PREGUNTAS DE ESTUDIO →
• A. Actualiza el texto sobre Sajonia-Anhalt copiando el pasaje que empieza en las palabras "La aritmética parlamentaria" y termina después de "resto de formaciones.", con "Cámara" sustituido por "Asamblea".
• B. Responde con datos del texto sobre Sajonia-Anhalt:
(i) ¿Qué porcentaje de los votos obtuvo AfD en las elecciones regionales?
(ii) ¿En qué año se fundó el BSW?
(iii) ¿Cuántos escaños consiguió la CDU?
• C. Indica si cada afirmación coincide con el texto sobre Sajonia-Anhalt y cita las palabras que lo deciden:
(i) El BSW obtuvo seis escaños.
(ii) En Turingia, el BSW contribuyó a impedir que AfD presidiera el Parlamento regional.
(iii) Wagenknecht ha anunciado su apoyo a Ulrich Siegmund para presidir el Gobierno regional.

FRAGMENTO DEL TEXTO →
El llamado cordón sanitario contra Alternativa para Alemania (AfD) afronta una nueva grieta después de que la Alianza Sahra Wagenknecht (BSW), formación populista de izquierda, haya anunciado que está dispuesta a respaldar al candidato de AfD para presidir el Parlamento regional de Sajonia-Anhalt.
La decisión llega después de la contundente victoria de AfD en las elecciones regionales celebradas el pasado 6 de septiembre, en las que la formación obtuvo el 43,8% de los votos y 39 de los 83 escaños de la Cámara, consolidándose con enorme diferencia como primera fuerza política del estado federado.
La fundadora del BSW, Sahra Wagenknecht, aseguró en una entrevista con la revista alemana Stern que su partido considera que AfD, como grupo parlamentario más numeroso, tiene derecho a ocupar la presidencia del Parlamento.
«Que votemos a una persona depende, naturalmente, de la candidatura concreta», explicó Wagenknecht. Sin embargo, añadió que para su formación resulta «indiscutible» que AfD, «como grupo con diferencia más fuerte», tiene derecho a ese puesto. La dirección regional del BSW fue todavía más explícita. Su responsable parlamentario, John Lucas Dittrich, anunció en Magdeburgo: «AfD recibirá nuestros votos para la presidencia del Parlamento».
La aritmética parlamentaria convierte los cinco diputados del BSW en potencialmente decisivos. AfD cuenta con 39 escaños, mientras que el BSW obtuvo cinco tras lograr un 5,3% de los votos. Entre ambas formaciones suman 44 diputados, dos más de los 42 necesarios para alcanzar la mayoría absoluta en una Cámara formada por 83 parlamentarios.
La CDU del presidente regional en funciones, Sven Schulze, sufrió un fuerte retroceso al pasar del 37,1% obtenido en 2021 al 17,2% y apenas 15 escaños. El SPD, Los Verdes y Die Linke lograron ocho representantes cada uno.
Si el BSW mantiene su compromiso, AfD podría conseguir por primera vez en su historia la presidencia de un parlamento regional alemán, un cargo institucional de primer nivel que hasta ahora le había sido vetado mediante la cooperación del resto de formaciones.
El movimiento ha reabierto el debate sobre la denominada Brandmauer —literalmente, «muro cortafuegos»—, el pacto político informal mediante el cual los partidos tradicionales alemanes han evitado cualquier tipo de cooperación institucional con AfD. El BSW, fundado en 2024 por Wagenknecht tras su ruptura con Die Linke, ha rechazado expresamente convertir ese aislamiento en un principio absoluto de actuación política.
La decisión supone además un cambio respecto a lo ocurrido en la vecina Turingia. Allí, en 2024, el BSW se sumó a la CDU, el SPD y Die Linke para impedir que AfD accediera a la presidencia del Parlamento regional, pese a haber sido también la fuerza más votada.
Wagenknecht ha querido dejar claro, no obstante, que la disposición a votar junto a AfD en determinadas cuestiones no implica asumir el programa de la formación. «Por supuesto que hay una serie de posiciones en el programa de AfD que no compartimos. Y no recibirán nuestro apoyo, sino una oposición clara», afirmó en una entrevista con la televisión pública alemana ZDF.
El BSW combina planteamientos económicos tradicionalmente asociados a la izquierda con posiciones más restrictivas en materia migratoria, además de mantener una fuerte oposición al envío de ayuda militar alemana a Ucrania y a las sanciones contra Rusia.
La apertura del BSW tiene, por ahora, límites claros. Wagenknecht no ha anunciado su apoyo al candidato de AfD a la presidencia del Gobierno regional, Ulrich Siegmund.
En su lugar, ha planteado la elección de un presidente independiente capaz de gobernar mediante mayorías parlamentarias variables. AfD ha rechazado esa posibilidad. Su copresidente federal, Tino Chrupalla, sostuvo que para su partido sólo existe un candidato posible para dirigir Sajonia-Anhalt: Siegmund.

[Elementos almacenados del conjunto de datos]
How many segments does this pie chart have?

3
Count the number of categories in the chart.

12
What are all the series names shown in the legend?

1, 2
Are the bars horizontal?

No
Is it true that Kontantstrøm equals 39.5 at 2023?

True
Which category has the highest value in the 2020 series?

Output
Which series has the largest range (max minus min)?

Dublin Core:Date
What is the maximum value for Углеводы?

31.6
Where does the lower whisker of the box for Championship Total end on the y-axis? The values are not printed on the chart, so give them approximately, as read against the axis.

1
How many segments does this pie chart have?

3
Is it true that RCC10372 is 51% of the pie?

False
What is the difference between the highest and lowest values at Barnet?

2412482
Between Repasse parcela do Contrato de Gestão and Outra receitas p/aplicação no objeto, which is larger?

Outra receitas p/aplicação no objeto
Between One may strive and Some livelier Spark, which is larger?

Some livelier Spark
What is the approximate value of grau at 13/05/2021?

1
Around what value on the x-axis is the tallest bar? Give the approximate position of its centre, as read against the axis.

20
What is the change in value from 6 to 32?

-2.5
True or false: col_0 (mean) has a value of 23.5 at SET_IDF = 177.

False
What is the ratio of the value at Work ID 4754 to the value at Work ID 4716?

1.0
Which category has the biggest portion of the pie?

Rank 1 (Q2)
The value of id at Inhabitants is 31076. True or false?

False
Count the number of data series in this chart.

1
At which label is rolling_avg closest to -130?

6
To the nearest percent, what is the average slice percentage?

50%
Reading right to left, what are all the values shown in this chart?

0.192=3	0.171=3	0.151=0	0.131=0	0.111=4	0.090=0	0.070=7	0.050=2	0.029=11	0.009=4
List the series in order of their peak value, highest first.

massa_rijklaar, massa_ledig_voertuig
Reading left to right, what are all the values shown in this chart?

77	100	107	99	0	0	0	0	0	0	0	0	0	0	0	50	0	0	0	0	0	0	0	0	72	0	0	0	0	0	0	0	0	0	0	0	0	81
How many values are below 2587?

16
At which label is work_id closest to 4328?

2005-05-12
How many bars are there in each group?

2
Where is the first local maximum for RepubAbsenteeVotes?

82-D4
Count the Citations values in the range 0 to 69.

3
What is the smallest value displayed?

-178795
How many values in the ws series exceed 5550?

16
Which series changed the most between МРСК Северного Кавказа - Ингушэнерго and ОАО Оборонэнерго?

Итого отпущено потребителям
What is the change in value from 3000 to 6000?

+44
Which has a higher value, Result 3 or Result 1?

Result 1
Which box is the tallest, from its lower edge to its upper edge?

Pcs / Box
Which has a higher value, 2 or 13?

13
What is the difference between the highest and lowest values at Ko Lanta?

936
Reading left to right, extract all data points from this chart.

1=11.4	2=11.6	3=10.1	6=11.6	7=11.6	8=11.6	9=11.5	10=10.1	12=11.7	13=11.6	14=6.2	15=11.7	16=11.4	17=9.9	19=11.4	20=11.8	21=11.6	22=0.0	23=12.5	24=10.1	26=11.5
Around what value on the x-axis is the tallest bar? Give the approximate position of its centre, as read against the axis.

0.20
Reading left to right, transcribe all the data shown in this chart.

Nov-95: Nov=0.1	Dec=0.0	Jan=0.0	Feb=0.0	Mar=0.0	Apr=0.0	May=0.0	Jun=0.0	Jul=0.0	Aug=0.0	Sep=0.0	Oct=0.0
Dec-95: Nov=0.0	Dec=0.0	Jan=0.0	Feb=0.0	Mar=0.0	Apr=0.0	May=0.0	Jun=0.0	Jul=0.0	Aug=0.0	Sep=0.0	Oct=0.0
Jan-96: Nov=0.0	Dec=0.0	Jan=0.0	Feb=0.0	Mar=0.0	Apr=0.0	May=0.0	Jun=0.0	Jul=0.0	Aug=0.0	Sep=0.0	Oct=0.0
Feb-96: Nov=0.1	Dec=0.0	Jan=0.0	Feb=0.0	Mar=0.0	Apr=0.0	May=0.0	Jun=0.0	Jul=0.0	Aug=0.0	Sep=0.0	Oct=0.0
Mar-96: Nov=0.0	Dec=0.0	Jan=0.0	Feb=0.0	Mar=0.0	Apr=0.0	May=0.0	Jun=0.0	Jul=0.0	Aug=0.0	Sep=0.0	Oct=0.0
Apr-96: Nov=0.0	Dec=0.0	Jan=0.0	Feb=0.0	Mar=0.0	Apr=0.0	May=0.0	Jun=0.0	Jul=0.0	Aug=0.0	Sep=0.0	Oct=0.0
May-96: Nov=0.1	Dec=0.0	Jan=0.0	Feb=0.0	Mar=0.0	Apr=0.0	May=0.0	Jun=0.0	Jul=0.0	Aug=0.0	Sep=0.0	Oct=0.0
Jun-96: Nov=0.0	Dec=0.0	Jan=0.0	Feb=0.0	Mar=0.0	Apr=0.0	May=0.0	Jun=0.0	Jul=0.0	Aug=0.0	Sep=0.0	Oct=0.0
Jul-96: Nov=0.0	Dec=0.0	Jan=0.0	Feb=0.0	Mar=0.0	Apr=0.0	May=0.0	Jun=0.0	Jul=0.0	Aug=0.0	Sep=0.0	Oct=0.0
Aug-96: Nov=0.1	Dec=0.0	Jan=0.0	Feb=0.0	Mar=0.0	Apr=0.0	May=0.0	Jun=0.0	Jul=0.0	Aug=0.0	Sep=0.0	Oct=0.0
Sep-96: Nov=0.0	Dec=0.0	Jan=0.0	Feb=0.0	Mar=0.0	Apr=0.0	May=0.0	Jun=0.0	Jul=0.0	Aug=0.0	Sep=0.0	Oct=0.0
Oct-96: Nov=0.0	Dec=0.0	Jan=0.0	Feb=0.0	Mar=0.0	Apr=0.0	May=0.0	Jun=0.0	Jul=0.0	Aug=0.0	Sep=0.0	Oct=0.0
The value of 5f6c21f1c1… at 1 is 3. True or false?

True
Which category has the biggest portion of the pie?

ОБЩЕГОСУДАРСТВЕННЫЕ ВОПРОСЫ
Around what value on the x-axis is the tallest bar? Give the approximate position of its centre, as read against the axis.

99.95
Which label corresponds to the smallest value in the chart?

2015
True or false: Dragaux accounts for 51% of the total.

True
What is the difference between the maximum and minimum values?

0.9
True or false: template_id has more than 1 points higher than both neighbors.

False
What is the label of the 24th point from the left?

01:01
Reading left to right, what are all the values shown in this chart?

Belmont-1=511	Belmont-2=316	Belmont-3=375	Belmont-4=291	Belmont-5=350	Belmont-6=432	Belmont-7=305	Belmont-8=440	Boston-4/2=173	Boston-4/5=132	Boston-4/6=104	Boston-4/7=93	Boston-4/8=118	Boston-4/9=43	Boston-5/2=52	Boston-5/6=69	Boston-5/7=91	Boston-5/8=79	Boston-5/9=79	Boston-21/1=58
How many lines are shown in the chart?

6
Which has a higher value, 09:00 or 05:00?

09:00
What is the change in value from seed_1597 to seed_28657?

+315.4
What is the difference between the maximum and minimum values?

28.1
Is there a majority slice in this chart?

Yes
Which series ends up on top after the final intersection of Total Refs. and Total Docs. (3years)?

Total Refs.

RESULTADOS →
• A.
La aritmética parlamentaria convierte los cinco diputados del BSW en potencialmente decisivos. AfD cuenta con 39 escaños, mientras que el BSW obtuvo cinco tras lograr un 5,3% de los votos. Entre ambas formaciones suman 44 diputados, dos más de los 42 necesarios para alcanzar la mayoría absoluta en una Asamblea formada por 83 parlamentarios.
La CDU del presidente regional en funciones, Sven Schulze, sufrió un fuerte retroceso al pasar del 37,1% obtenido en 2021 al 17,2% y apenas 15 escaños. El SPD, Los Verdes y Die Linke lograron ocho representantes cada uno.
Si el BSW mantiene su compromiso, AfD podría conseguir por primera vez en su historia la presidencia de un parlamento regional alemán, un cargo institucional de primer nivel que hasta ahora le había sido vetado mediante la cooperación del resto de formaciones.

• B.
(i) El 43,8%.
(ii) En 2024.
(iii) 15 escaños.

• C.
(i) No: «el BSW obtuvo cinco tras lograr un 5,3% de los votos».
(ii) Sí: «el BSW se sumó a la CDU, el SPD y Die Linke para impedir que AfD accediera a la presidencia del Parlamento regional».
(iii) No: «Wagenknecht no ha anunciado su apoyo al candidato de AfD a la presidencia del Gobierno regional, Ulrich Siegmund».